John McCain’s campaign manager Rick Davis says in an interview with Chris Cillizza that “[t]his election is not about issues… This election is about a composite view of what people take away from these candidates.”
Tyler Cowen, meanwhile, writes:
There is one biographical fact about Palin’s life that the critics (Drum, DeLong, Yglesias, Klein, Sullivan and Kleiman are among the ones I read) are hardly touching upon. I mean her decision to have a Downs child instead of an abortion. This is the fact about her life and it will be viewed as such from now through November and perhaps beyond.
What’s wrong with these people?
The notion that the general population of the US is not interested in issues and policies, but is interested instead in the biographical storylines associated with each of our candidates for president, presumably what Davis means by a “composite view,” is deeply frightening. More so because there are radical differences between the two candidates who are running for president, differences which matter to the lives of every American. One of the most significant differences is the stance of each candidate on the EFCA, a law that would “change Americans’ lives more than any legislation since the New Deal brought us Social Security,” according to Mark Weisbrot. McCain opposes the EFCA and Obama actually cosponsored it.
Though I do not always agree with Barack Obama on every position he has taken–and I advocate taking a skeptical stance toward everything he says, as we should with every politician–I give him credit for increasingly trying to focus this election on policy issues. More and more, he has shifted from a candidate who has spoken (during the primaries) fairly abstractly (though policy details were always available on his website) to a candidate who can be, as of the convention, very specific about what he wants to accomplish. His is, to be sure, a more centrist agenda than I would personally prefer, but no one can accuse him of being nonspecific or running on his “authenticity.”

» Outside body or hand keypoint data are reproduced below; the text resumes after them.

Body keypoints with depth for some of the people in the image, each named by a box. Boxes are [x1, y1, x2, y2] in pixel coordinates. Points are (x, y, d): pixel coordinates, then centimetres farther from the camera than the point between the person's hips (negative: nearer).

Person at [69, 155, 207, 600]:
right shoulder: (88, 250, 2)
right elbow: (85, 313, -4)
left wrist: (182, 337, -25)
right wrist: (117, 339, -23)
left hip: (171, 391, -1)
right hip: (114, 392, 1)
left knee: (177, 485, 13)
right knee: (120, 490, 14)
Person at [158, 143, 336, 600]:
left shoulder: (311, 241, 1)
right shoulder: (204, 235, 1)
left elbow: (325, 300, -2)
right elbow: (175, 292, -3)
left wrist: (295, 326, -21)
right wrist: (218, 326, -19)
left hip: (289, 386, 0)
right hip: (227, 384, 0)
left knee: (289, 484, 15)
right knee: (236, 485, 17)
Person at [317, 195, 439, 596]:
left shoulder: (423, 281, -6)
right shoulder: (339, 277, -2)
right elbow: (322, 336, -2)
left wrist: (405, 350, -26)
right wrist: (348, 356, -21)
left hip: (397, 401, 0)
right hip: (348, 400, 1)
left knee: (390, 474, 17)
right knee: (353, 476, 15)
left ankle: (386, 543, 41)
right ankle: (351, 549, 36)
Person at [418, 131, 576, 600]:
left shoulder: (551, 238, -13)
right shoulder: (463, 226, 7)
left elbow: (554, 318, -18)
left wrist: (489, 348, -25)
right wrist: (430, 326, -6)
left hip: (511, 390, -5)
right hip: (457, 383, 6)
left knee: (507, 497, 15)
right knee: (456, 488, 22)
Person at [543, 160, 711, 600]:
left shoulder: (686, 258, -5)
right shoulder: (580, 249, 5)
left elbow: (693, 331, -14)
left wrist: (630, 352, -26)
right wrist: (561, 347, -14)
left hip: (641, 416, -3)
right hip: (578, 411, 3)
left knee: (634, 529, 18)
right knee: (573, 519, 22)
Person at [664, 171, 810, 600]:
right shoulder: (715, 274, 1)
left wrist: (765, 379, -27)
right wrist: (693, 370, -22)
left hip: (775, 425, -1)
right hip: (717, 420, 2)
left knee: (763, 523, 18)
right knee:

The Republicans and more generally the Far Right, meanwhile, want to make “authenticity” and the “composite view” the deciding factor in this election. (Do you want to have a beer with the candidate?) They do this because, if polls are to be believed, they simply can’t win by running on the issues. The vast majority of the American population consists of what George W. Bush called today in his speech, broadcast from Washington to the RNC, the “angry left.” We want out of Iraq. We want universal healthcare. We like Social Security just the way it is. We hate torture.
It is also fascinating that Republicans want to make this sort of authenticity the central focus of the election, but also cry foul when their candidates are attacked for character flaws and personal failings. Governor Palin gets to run as an “authentic” “hockey mom” who lives up to her principles because she bore a child with Down Syndrome–meaning, in essence, that she is willing to use her newest child as a political bludgeon against her opponents–but also gets to complain about indecent personal attacks when (admittedly idiotic) pundits critique her “mothering” skills.
As I have stated, I think digging into Palin’s personal life is deeply immoral, but as a corollary I also think that her using her family as an example of what a wonderful candidate she is is equally, if not more, odious.
If we fall for this–again–what’s wrong with us?